Turn the lines of all the entries below into a single numbered list, omitting any blank lines.

(Records from a data source)
+ + + + + + +

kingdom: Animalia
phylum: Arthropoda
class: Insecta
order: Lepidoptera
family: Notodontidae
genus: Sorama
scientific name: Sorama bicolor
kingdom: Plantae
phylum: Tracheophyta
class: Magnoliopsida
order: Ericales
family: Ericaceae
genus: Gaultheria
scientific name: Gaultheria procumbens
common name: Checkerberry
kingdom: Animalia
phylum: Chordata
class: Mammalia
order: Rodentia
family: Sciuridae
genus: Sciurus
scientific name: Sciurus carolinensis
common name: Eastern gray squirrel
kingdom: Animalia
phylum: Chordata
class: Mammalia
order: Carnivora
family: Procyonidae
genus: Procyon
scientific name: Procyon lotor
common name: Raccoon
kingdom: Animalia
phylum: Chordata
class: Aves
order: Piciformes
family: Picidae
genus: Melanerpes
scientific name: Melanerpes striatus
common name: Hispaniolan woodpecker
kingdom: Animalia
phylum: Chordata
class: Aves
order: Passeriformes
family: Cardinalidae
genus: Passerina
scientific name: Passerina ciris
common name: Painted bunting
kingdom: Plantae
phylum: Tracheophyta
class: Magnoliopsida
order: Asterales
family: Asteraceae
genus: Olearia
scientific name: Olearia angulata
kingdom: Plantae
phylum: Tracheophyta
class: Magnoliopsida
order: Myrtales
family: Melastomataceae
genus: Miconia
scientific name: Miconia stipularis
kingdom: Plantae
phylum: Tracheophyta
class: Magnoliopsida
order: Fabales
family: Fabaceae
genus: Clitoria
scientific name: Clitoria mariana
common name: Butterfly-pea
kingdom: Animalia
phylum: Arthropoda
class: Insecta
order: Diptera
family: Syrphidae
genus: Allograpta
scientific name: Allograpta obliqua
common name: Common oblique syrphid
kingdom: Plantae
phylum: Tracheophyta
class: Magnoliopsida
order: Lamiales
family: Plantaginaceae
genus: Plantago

+ + + + + + +

_OUTPUT FOR THIS TASK_.
1. kingdom: Animalia
2. phylum: Arthropoda
3. class: Insecta
4. order: Lepidoptera
5. family: Notodontidae
6. genus: Sorama
7. scientific name: Sorama bicolor
8. kingdom: Plantae
9. phylum: Tracheophyta
10. class: Magnoliopsida
11. order: Ericales
12. family: Ericaceae
13. genus: Gaultheria
14. scientific name: Gaultheria procumbens
15. common name: Checkerberry
16. kingdom: Animalia
17. phylum: Chordata
18. class: Mammalia
19. order: Rodentia
20. family: Sciuridae
21. genus: Sciurus
22. scientific name: Sciurus carolinensis
23. common name: Eastern gray squirrel
24. kingdom: Animalia
25. phylum: Chordata
26. class: Mammalia
27. order: Carnivora
28. family: Procyonidae
29. genus: Procyon
30. scientific name: Procyon lotor
31. common name: Raccoon
32. kingdom: Animalia
33. phylum: Chordata
34. class: Aves
35. order: Piciformes
36. family: Picidae
37. genus: Melanerpes
38. scientific name: Melanerpes striatus
39. common name: Hispaniolan woodpecker
40. kingdom: Animalia
41. phylum: Chordata
42. class: Aves
43. order: Passeriformes
44. family: Cardinalidae
45. genus: Passerina
46. scientific name: Passerina ciris
47. common name: Painted bunting
48. kingdom: Plantae
49. phylum: Tracheophyta
50. class: Magnoliopsida
51. order: Asterales
52. family: Asteraceae
53. genus: Olearia
54. scientific name: Olearia angulata
55. kingdom: Plantae
56. phylum: Tracheophyta
57. class: Magnoliopsida
58. order: Myrtales
59. family: Melastomataceae
60. genus: Miconia
61. scientific name: Miconia stipularis
62. kingdom: Plantae
63. phylum: Tracheophyta
64. class: Magnoliopsida
65. order: Fabales
66. family: Fabaceae
67. genus: Clitoria
68. scientific name: Clitoria mariana
69. common name: Butterfly-pea
70. kingdom: Animalia
71. phylum: Arthropoda
72. class: Insecta
73. order: Diptera
74. family: Syrphidae
75. genus: Allograpta
76. scientific name: Allograpta obliqua
77. common name: Common oblique syrphid
78. kingdom: Plantae
79. phylum: Tracheophyta
80. class: Magnoliopsida
81. order: Lamiales
82. family: Plantaginaceae
83. genus: Plantago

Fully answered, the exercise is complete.